BEGIN

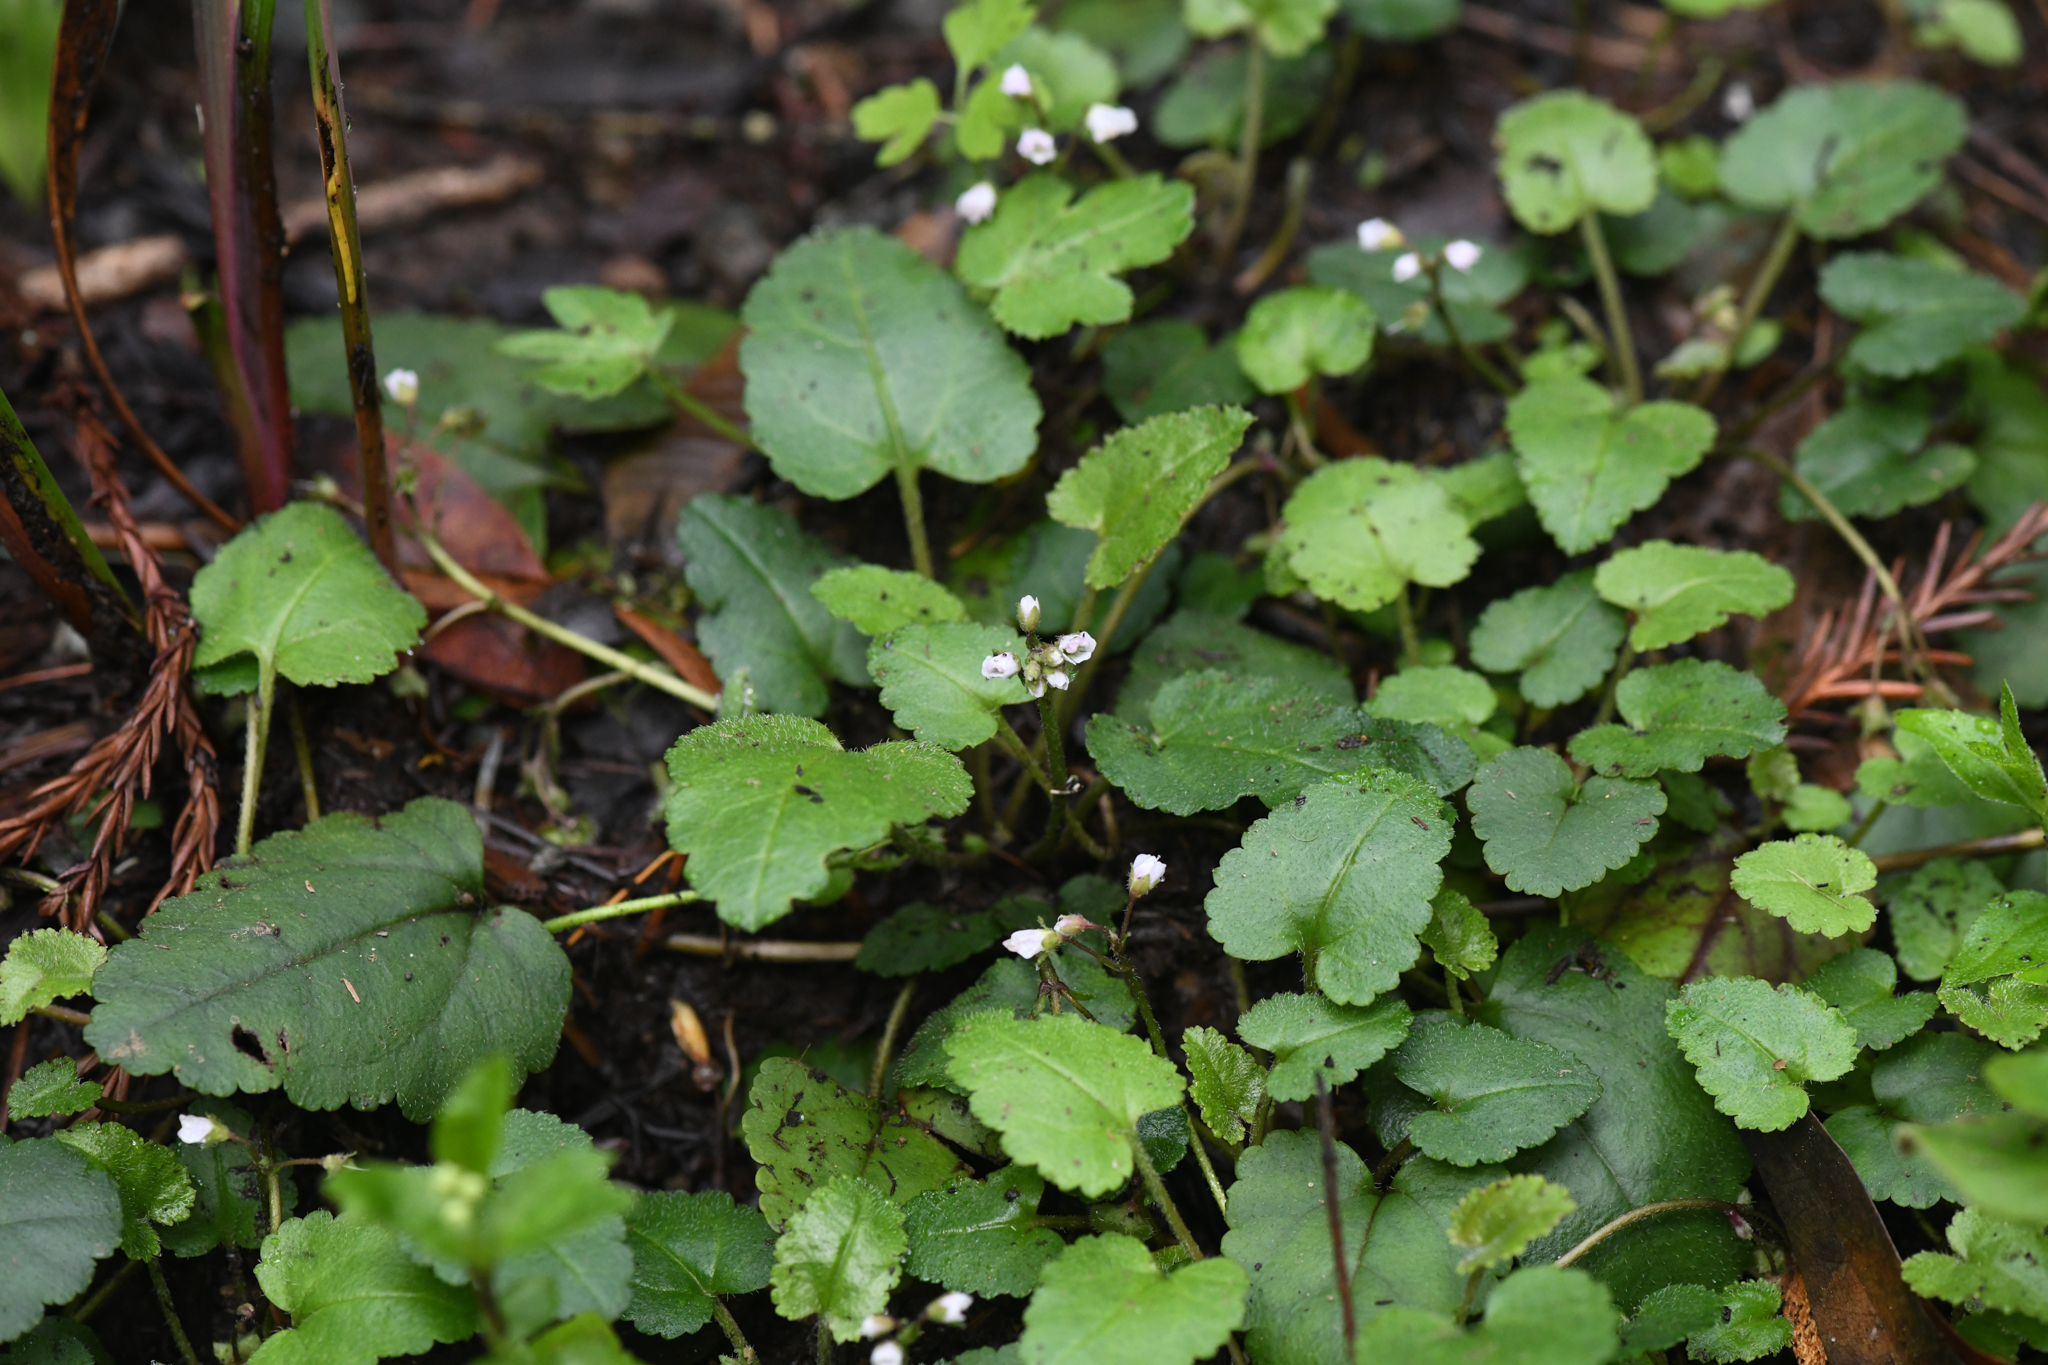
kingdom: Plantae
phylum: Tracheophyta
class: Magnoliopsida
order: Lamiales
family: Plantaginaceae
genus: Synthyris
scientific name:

END

## The task
Please copy out every line of the material above word for word, leaving out the pictures.

## Response to the exercise
kingdom: Plantae
phylum: Tracheophyta
class: Magnoliopsida
order: Lamiales
family: Plantaginaceae
genus: Synthyris
scientific name:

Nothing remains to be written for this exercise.